O papel dos líderes partidários no plenário também é questionado por Jofran Frejat. Candidato a vice-governador do DF na chapa de Weslian Roriz (PSC) no ano passado, Jofran avalia que há uma espécie de “ditadura dos líderes”, que inibe a participação de outros parlamentares.
“Quando a liderança decide, você restringe o debate a alguns. Entre projetos de lei e medidas provisórias, eles pedem adiamento, para votar artigo por artigo, e a gente fica até tarde sem decidir. Isso influencia a imagem negativa da Casa. A população quer resultado, e acaba achando que nosso trabalho não é produtivo”, critica o petebista. Para ele, estar sempre em plenário não é mais que obrigação de um parlamentar.
Assim como Jofran, Miro Teixeira também critica o poder assumido pelas lideranças partidárias nos últimos anos. O pedetista afirma que o colégio de líderes, integrado pelos representantes dos partidos, tem tentado muitas vezes substituir o plenário, buscando acordos de mérito em matérias polêmicas. Mas, para ele, o plenário tem dado resposta, votando muitas vezes em sentido contrário ao pretendido pelos líderes.
“No projeto dos bingos, por exemplo, os líderes combinaram a aprovação da proposta, e o projeto foi rejeitado de maneira exuberante no plenário. Quando a matéria traz repercussão pública, não adianta a decisão dos líderes não corresponder ao que o plenário deseja”, avalia o deputado, o segundo parlamentar com maior número de mandatos na Casa. Mais do que ele, apenas o Henrique Eduardo Alves (PMDB-RN), reeleito para o décimo-primeiro mandato consecutivo.

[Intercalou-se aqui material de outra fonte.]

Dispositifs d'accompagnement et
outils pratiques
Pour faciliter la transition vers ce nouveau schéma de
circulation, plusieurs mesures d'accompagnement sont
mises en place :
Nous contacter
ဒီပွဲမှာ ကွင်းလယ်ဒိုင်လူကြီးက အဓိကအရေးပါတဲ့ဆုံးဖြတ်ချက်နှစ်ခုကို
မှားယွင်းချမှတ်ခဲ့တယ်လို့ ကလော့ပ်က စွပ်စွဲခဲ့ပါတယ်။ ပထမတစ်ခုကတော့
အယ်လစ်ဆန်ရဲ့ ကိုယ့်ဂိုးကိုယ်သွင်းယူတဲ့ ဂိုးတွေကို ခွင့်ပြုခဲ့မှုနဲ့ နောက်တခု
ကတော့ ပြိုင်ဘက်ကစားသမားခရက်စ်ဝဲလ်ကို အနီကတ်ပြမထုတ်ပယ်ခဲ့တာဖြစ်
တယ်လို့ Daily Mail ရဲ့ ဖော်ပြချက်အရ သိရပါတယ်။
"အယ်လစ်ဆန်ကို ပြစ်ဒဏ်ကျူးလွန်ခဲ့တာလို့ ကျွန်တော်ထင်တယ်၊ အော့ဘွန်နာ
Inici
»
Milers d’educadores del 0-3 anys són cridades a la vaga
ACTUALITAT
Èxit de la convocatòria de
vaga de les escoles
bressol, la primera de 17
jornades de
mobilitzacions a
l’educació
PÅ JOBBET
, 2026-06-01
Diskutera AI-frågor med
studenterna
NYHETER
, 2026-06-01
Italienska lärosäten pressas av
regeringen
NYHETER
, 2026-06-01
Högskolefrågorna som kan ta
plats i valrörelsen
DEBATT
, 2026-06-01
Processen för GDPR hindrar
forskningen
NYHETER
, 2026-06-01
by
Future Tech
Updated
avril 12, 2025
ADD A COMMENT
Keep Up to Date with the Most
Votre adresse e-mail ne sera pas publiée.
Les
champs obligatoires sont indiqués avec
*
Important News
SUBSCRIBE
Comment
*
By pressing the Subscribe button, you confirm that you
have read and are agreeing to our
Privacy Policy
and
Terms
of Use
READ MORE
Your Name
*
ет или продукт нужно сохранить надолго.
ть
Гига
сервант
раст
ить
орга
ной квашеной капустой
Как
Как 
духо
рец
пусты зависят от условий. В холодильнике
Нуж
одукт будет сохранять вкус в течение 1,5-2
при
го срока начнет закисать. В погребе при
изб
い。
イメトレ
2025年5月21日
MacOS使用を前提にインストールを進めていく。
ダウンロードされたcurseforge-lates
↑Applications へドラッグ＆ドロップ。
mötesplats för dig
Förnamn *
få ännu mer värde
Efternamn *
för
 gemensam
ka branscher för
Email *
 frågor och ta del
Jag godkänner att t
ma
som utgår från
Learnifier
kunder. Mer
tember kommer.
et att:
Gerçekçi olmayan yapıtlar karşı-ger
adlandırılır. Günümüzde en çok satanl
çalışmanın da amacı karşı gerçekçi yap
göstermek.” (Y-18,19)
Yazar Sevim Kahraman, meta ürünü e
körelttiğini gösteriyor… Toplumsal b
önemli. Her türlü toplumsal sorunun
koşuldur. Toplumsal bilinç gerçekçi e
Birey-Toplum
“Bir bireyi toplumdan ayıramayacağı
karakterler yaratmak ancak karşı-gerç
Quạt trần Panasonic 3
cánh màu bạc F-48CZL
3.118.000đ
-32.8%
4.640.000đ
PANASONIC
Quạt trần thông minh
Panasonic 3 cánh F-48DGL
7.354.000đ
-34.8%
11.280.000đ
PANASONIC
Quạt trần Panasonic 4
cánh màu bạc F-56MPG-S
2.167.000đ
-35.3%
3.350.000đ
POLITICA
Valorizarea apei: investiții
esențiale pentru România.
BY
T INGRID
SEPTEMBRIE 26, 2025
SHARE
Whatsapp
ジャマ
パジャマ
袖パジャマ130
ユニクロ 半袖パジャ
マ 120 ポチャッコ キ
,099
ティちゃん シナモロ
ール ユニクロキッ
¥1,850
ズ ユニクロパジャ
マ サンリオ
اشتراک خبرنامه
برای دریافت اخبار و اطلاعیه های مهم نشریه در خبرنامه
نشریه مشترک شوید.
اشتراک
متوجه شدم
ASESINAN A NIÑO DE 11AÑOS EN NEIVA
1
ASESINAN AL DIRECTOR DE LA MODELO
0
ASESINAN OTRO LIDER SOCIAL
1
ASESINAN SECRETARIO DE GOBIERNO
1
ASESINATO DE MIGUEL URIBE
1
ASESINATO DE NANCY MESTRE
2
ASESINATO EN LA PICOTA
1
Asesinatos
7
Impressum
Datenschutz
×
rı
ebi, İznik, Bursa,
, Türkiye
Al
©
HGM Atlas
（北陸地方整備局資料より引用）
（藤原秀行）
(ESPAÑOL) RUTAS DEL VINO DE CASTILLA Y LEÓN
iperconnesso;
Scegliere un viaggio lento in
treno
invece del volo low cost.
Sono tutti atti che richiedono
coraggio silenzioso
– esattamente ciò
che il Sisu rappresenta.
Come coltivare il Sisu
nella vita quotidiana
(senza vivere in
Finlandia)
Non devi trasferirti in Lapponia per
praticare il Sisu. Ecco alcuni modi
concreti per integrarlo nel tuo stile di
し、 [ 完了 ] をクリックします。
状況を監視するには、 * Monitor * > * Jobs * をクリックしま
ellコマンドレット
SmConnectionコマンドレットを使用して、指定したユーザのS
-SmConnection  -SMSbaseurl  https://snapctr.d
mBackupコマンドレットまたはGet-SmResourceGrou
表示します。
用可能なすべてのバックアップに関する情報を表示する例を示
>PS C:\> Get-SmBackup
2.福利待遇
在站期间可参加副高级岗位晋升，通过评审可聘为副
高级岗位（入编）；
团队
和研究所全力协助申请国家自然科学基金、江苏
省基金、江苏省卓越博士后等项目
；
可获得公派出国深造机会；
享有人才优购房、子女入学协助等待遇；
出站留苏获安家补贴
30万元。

Ex-líder do PSDB na Câmara, Jutahy Junior não acredita que a força das lideranças esteja comprometendo o trabalho dos deputados. Na opinião dele, o Parlamento precisa debater com mais profundidade e conhecimento de causa os grandes assuntos que afetam o país. “A chance de você debater um tema no plenário é muito rara, porque você tem muito pouco tempo para expor. Tem dois oradores para discutir a matéria, cada um não tem mais que três minutos. É telegráfico”, diz.
Para elaborar a lista dos 32 mais assíduos, o Congresso em Foco levou em consideração os parlamentares que participaram do maior número possível de sessões deliberativas em toda a legislatura.